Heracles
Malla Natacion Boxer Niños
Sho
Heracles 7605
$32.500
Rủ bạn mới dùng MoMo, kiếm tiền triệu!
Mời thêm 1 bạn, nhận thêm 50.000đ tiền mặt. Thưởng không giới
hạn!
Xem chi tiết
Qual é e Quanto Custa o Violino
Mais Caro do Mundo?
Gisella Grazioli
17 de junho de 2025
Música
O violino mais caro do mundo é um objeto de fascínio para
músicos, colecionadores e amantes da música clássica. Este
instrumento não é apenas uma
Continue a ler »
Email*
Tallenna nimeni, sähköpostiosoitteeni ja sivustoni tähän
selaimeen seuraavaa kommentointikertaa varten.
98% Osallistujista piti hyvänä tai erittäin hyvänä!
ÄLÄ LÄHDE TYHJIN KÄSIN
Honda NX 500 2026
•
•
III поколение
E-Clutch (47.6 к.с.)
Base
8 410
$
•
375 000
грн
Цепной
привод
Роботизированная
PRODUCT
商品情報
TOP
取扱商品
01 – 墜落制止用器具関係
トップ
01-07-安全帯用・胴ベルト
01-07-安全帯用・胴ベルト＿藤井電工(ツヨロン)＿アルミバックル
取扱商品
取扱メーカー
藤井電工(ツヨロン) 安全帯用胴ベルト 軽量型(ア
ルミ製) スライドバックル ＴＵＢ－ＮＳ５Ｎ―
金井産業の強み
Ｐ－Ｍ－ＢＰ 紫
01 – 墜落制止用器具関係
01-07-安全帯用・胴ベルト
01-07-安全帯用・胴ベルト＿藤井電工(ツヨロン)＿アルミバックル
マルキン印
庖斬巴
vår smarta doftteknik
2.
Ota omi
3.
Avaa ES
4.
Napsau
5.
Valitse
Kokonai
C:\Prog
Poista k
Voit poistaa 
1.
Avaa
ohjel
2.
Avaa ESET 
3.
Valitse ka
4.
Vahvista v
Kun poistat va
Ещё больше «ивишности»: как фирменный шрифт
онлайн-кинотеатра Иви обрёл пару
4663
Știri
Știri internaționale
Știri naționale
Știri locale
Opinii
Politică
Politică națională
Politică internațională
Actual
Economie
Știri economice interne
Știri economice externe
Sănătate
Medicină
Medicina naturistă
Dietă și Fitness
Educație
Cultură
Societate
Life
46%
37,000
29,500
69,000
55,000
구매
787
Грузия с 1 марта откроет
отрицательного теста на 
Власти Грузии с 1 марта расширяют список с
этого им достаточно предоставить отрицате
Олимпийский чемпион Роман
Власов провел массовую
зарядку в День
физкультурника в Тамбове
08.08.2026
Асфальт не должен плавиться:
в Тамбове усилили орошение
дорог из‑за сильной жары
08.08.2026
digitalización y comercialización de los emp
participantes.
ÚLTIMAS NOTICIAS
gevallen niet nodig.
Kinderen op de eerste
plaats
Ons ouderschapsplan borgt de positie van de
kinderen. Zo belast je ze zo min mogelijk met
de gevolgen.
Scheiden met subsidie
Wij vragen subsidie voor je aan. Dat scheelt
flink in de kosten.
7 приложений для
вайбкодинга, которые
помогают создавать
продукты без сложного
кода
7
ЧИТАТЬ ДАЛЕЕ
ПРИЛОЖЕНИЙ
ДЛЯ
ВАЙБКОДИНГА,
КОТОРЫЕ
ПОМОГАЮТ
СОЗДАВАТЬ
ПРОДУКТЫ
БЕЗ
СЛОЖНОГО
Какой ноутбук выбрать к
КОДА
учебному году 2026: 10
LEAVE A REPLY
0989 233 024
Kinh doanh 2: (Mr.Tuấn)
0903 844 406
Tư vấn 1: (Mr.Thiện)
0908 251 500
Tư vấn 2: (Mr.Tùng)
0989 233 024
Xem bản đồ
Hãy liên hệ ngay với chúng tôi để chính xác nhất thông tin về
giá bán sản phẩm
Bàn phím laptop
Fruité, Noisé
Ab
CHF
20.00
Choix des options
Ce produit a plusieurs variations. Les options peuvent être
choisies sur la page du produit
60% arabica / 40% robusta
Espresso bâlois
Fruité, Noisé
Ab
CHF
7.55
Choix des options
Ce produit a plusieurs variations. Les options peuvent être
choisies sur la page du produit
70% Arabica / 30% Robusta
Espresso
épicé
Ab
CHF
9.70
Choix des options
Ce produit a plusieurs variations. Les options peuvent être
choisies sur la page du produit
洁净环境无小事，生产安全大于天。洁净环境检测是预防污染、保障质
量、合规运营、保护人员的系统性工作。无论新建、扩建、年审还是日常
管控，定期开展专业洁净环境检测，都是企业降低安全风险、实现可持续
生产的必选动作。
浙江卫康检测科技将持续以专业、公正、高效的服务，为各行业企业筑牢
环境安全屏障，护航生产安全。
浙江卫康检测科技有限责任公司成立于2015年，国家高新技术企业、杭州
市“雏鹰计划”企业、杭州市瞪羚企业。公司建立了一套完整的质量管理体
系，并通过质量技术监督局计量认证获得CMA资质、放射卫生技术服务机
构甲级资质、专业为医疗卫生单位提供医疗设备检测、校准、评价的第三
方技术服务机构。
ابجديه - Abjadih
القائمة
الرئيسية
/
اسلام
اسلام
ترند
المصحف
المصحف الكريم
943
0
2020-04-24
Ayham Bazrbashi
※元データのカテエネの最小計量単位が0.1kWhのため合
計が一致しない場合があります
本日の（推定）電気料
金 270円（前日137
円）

**Task instructions:**
Using the records above, say how many lines include the string "economice". Only the number is wanted.

**Output below:**
2